Si le siège historique de Telefonica à Madrid accueille aujourd'hui le flagship et des start-ups, le campus de l'opérateur dans le nord de la capitale rassemble près de 10 000 personnes. (crédit : S.L.)
« Dans la ville de Barcelone, nous avons travailler avec notre outil Smart Steps [analyse de la mobilité] pour comprendre où étaient les principaux points d’intérêts des touristes », nous a indiqué Elena Gil Lizasoain. Ce sont bien sûr les axes dédiés au shopping et les œuvres de Gaudi. Un autre usage remarqué est la localisation des supporters d’une équipe de football étrangère pour éviter les heurts après un match. Il est possible de renseigner les quartiers et les bars fréquentés, puis de suivre les mouvements vers l’aéroport. « Nous pouvons le faire de manière très granulaire grâce aux informations issues du roaming même si les données sont anonymisées », assure la dirigeante.
Big data et tansparence
Enfin, Luca propose une solution BDaaS (Big Data as a Service) pour permettre aux clients de tirer le meilleur parti de leurs propres données en utilisant l'infrastructure cloud de Telefonica. Les différents rayons de la boutique Nike de Barcelone sont ainsi régulièrement réaménagés grâce aux informations récoltées avec les caméras sur les clients. Il est ainsi possible de suivre les points où les clients achètent le plus. La dirigeante a toutefois été catégorique sur un point précis : « Nous ne partageons pas les données des clients mais les corrélations ». Issues de l’analyse des big data, le croisement des données, ces indicateurs sont particulièrement précieux pour les entreprises. Elena Gil Lizasoain comme Chema Alonso sont très clairs, le croisement des informations n’est pas réalisé avec des données personnelles et sensibles, car le seul moyen d’avoir le consentement des utilisateurs, c’est de leur garantir qu’ils conservent un contrôle total sur leurs données et qu’ils pourront obtenir un bénéfice en retour.

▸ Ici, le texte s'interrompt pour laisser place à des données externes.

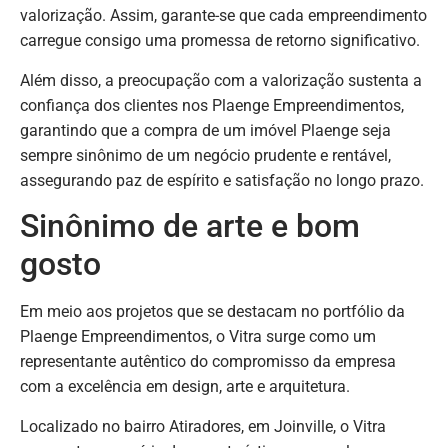
valorização. Assim, garante-se que cada empreendimento
carregue consigo uma promessa de retorno significativo.
Além disso, a preocupação com a valorização sustenta a
confiança dos clientes nos Plaenge Empreendimentos,
garantindo que a compra de um imóvel Plaenge seja
sempre sinônimo de um negócio prudente e rentável,
assegurando paz de espírito e satisfação no longo prazo.
Sinônimo de arte e bom
gosto
Em meio aos projetos que se destacam no portfólio da
Plaenge Empreendimentos, o Vitra surge como um
representante autêntico do compromisso da empresa
com a excelência em design, arte e arquitetura.
Localizado no bairro Atiradores, em Joinville, o Vitra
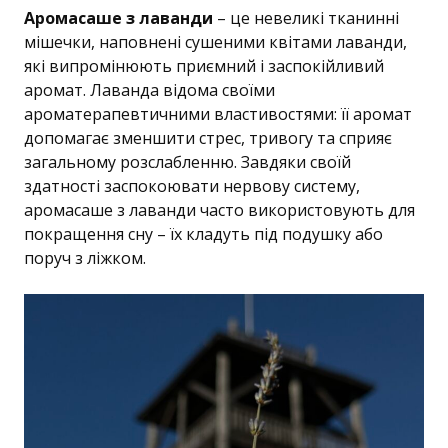
Аромасаше з лаванди
– це невеликі тканинні
мішечки, наповнені сушеними квітами лаванди,
які випромінюють приємний і заспокійливий
аромат. Лаванда відома своїми
ароматерапевтичними властивостями: її аромат
допомагає зменшити стрес, тривогу та сприяє
загальному розслабленню. Завдяки своїй
здатності заспокоювати нервову систему,
аромасаше з лаванди часто використовують для
покращення сну – їх кладуть під подушку або
поруч з ліжком.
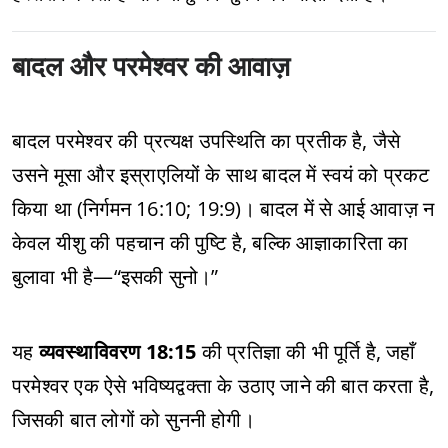
बादल और परमेश्वर की आवाज़
बादल परमेश्वर की प्रत्यक्ष उपस्थिति का प्रतीक है, जैसे
उसने मूसा और इस्राएलियों के साथ बादल में स्वयं को प्रकट
किया था (निर्गमन 16:10; 19:9)। बादल में से आई आवाज़ न
केवल यीशु की पहचान की पुष्टि है, बल्कि आज्ञाकारिता का
बुलावा भी है—“इसकी सुनो।”
यह
व्यवस्थाविवरण 18:15
की प्रतिज्ञा की भी पूर्ति है, जहाँ
परमेश्वर एक ऐसे भविष्यद्वक्ता के उठाए जाने की बात करता है,
जिसकी बात लोगों को सुननी होगी।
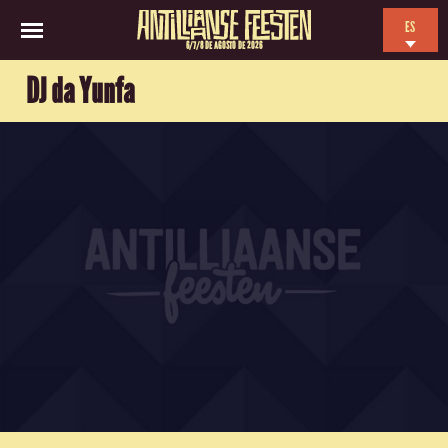
ES
6/7/8 DE AGOSTO DE 2026
EN
DJ da Yunfa
NL
FR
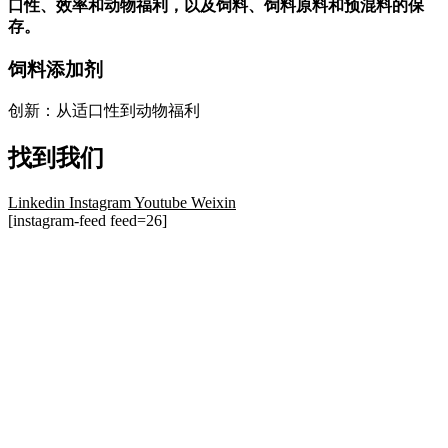
口性、效率和动物福利，以及饲料、饲料原料和预混料的保
存。
饲料添加剂
创新：从适口性到动物福利
找到我们
Linkedin
Instagram
Youtube
Weixin
[instagram-feed feed=26]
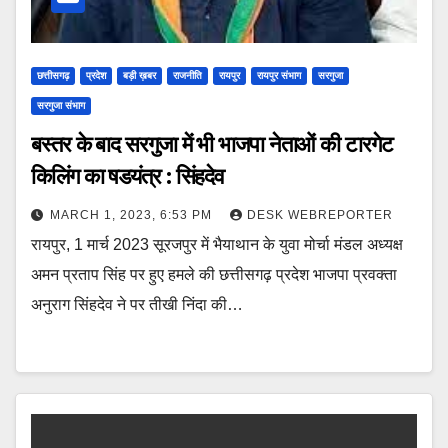
छत्तीसगढ़
प्रदेश
बड़ी ख़बर
राजनीति
रायपुर
रायपुर संभाग
सरगुजा
सरगुजा संभाग
बस्तर के बाद सरगुजा में भी भाजपा नेताओं की टारगेट
किलिंग का षडयंत्र : सिंहदेव
MARCH 1, 2023, 6:53 PM
DESK WEBREPORTER
रायपुर, 1 मार्च 2023 सूरजपुर में भैयाथान के युवा मोर्चा मंडल अध्यक्ष
अमन प्रताप सिंह पर हुए हमले की छत्तीसगढ़ प्रदेश भाजपा प्रवक्ता
अनुराग सिंहदेव ने पर तीखी निंदा की…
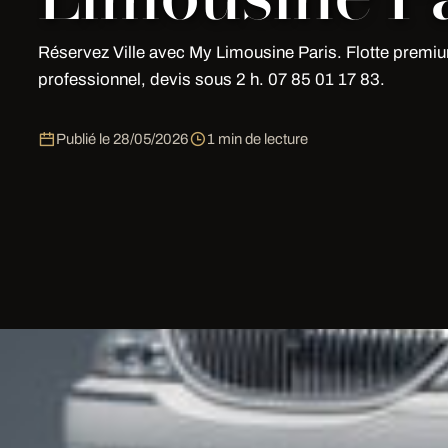
Réservez Ville avec My Limousine Paris. Flotte premiu
professionnel, devis sous 2 h. 07 85 01 17 83.
Publié le
28/05/2026
1 min de lecture
Ville
Réservez votre prestation de limousine pour
Ville
avec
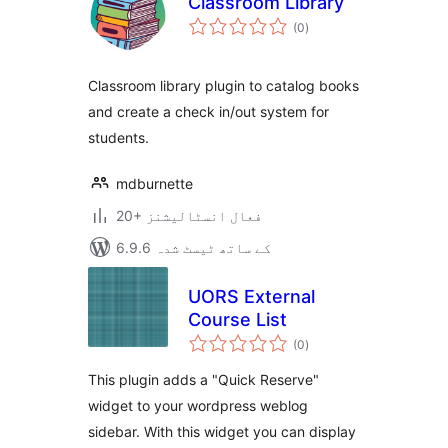
Classroom Library
مجموعی
(0
)
درجہ
بندی
Classroom library plugin to catalog books
and create a check in/out system for
students.
mdburnette
20+ فعال انسٹالیشنز
6.9.6 کے ساتھ ٹیسٹ شدہ
UORS External
Course List
مجموعی
(0
)
درجہ
بندی
This plugin adds a "Quick Reserve"
widget to your wordpress weblog
sidebar. With this widget you can display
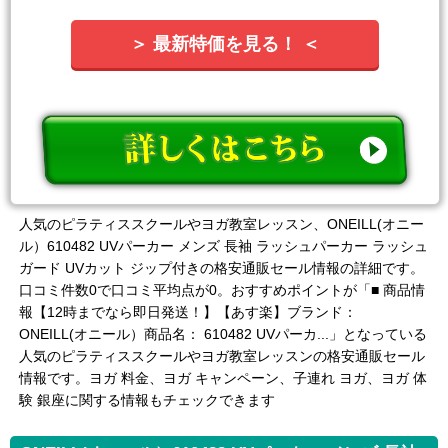
＞ 最新特価を見る！ ＜
人気のピラティススクールやヨガ教室レッスン、ONEILL(オニー
ル）610482 UVパーカー メンズ 長袖 ラッシュパーカー ラッシュ
ガード UVカット ジップ付きの格安通販セール情報の詳細です。
口コミ件数0で口コミ平均点が0。おすすめポイントが「■ 商品情
報【12時までなら即日発送！】【あす楽】ブランド：
ONEILL(オニール）商品名： 610482 UVパーカ...」となっている
人気のピラティススクールやヨガ教室レッスンの格安通販セール
情報です。ヨガ 料金、ヨガ キャンペーン、子連れ ヨガ、ヨガ 体
験 銀座に関する情報もチェックできます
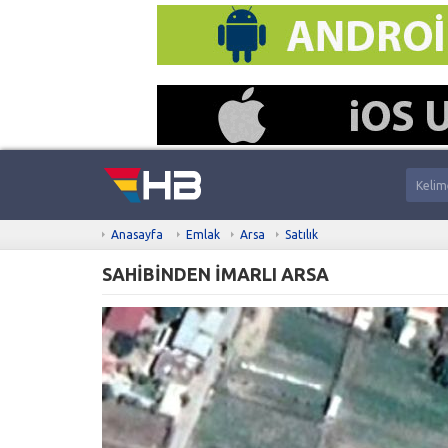
Anasayfa
Emlak
Arsa
Satılık
SAHİBİNDEN İMARLI ARSA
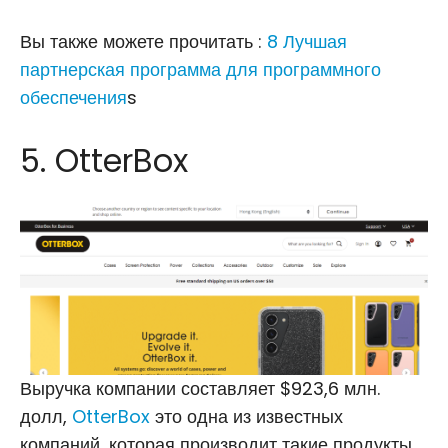
Вы также можете прочитать :
8 Лучшая
партнерская программа для программного
обеспечения
s
5. OtterBox
Выручка компании составляет $923,6 млн.
долл,
OtterBox
это одна из известных
компаний, которая производит такие продукты,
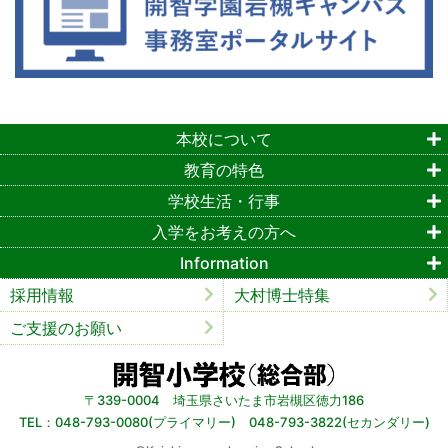
本校について
教育の特色
学校生活・行事
入学をお考えの方へ
Information
採用情報
大村博士特集
ご支援のお願い
〒339-0004 埼玉県さいたま市岩槻区徳力186
TEL：048-793-0080(プライマリー) 048-793-3822(セカンダリー)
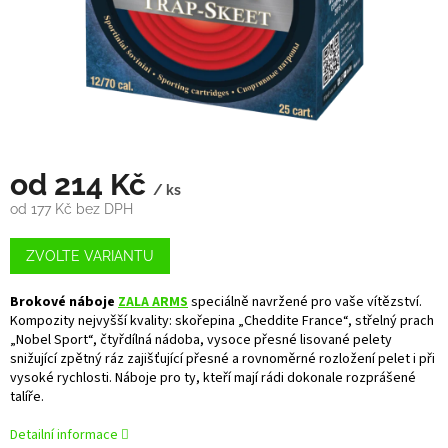
od
214 Kč
/ ks
od
177 Kč
bez DPH
Měrná
cena:
ZVOLTE VARIANTU
Brokové náboje
ZALA ARMS
speciálně navržené pro vaše vítězství.
Kompozity nejvyšší kvality: skořepina „Cheddite France“, střelný prach
„Nobel Sport“, čtyřdílná nádoba, vysoce přesné lisované pelety
snižující zpětný ráz zajišťující přesné a rovnoměrné rozložení pelet i při
vysoké rychlosti. Náboje pro ty, kteří mají rádi dokonale rozprášené
talíře.
Detailní informace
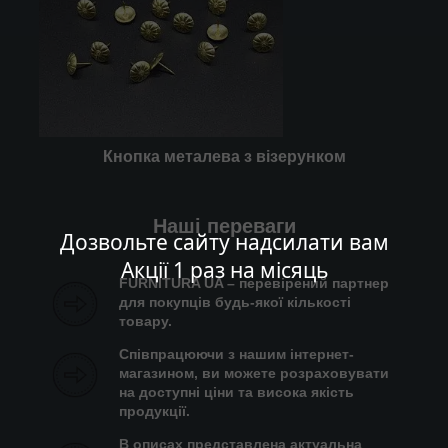
Кнопка металева з візерунком
Наші переваги
Дозвольте сайту надсилати вам
Акції 1 раз на місяць
FURNITURA UA – перевірений партнер
для покупців будь-якої кількості
товару.
Співпрацюючи з нашим інтернет-
магазином, ви можете розраховувати
на доступні ціни та висока якість
продукції.
В описах представлена актуальна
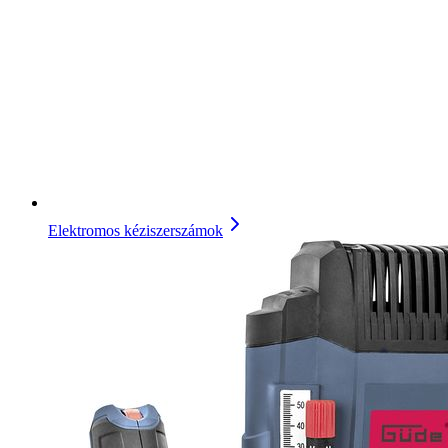
Elektromos kéziszerszámok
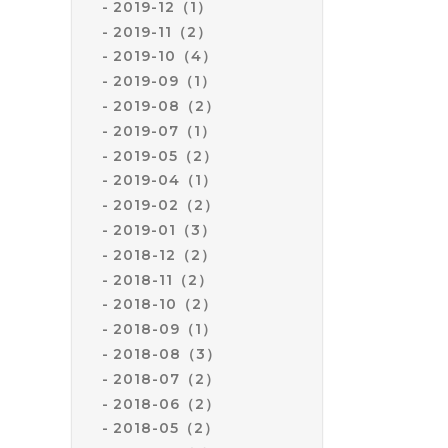
2019-12（1）
2019-11（2）
2019-10（4）
2019-09（1）
2019-08（2）
2019-07（1）
2019-05（2）
2019-04（1）
2019-02（2）
2019-01（3）
2018-12（2）
2018-11（2）
2018-10（2）
2018-09（1）
2018-08（3）
2018-07（2）
2018-06（2）
2018-05（2）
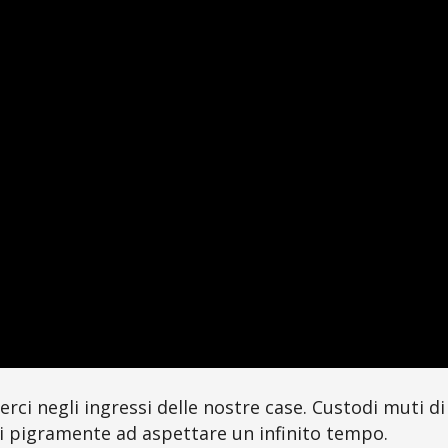
erci negli ingressi delle nostre case. Custodi muti 
 pigramente ad aspettare un infinito tempo.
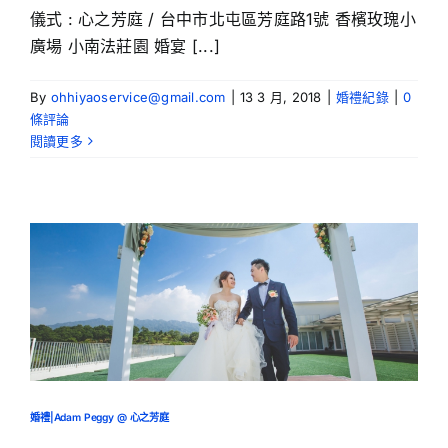
儀式 : 心之芳庭 / 台中市北屯區芳庭路1號 香檳玫瑰小
廣場 小南法莊園 婚宴 [...]
By
ohhiyaoservice@gmail.com
|
13 3 月, 2018
|
婚禮紀錄
|
0
條評論
閱讀更多
婚禮|Adam Peggy @ 心之芳庭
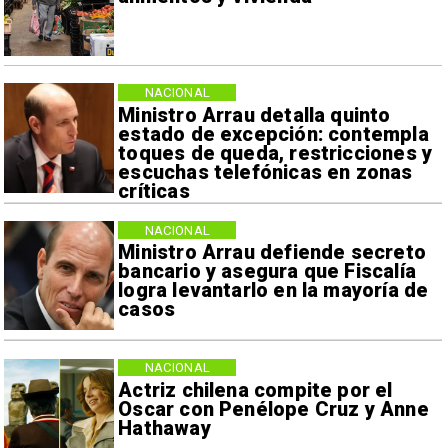
NACIONAL
Ministro Arrau detalla quinto
estado de excepción: contempla
toques de queda, restricciones y
escuchas telefónicas en zonas
críticas
NACIONAL
Ministro Arrau defiende secreto
bancario y asegura que Fiscalía
logra levantarlo en la mayoría de
casos
NACIONAL
Actriz chilena compite por el
Oscar con Penélope Cruz y Anne
Hathaway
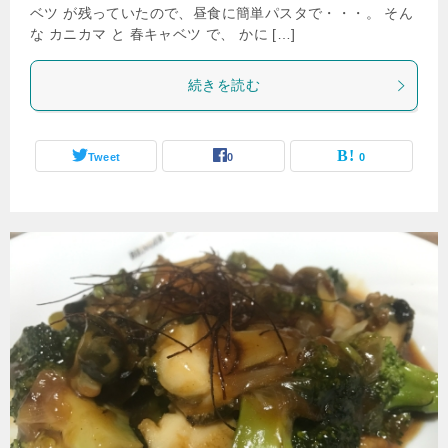
ベツ が残っていたので、昼食に簡単パスタで・・・。 そん
な カニカマ と 春キャベツ で、 かに […]
続きを読む
Tweet
0
0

Et pour assurer à ses abonnés un contrôle de leurs données, Telefonica va bientôt proposer un tableau de bord baptisé TimeLine, pour gérer et visualiser leurs informations. Aura, un assistant personnel capable de configurer un routeur ou un téléviseur, permettra également aux clients de Telefonica de naviguer dans leur TimeLine. Toutes ces précautions sont loin d’être inutiles quand on connaît le développement frénétique de l’analytique appliquée aux big data. Les apps des smartphones remontent par exemple une quantité phénoménale de données sans vraiment obtenir le consentement éclairé des utilisateurs. Notamment sur les plates-formes de réseaux sociaux qui sont de très gros consommateurs de données. Le framework Hadoop a par exemple été porté par Yahoo et Google avant de conquérir les entreprises.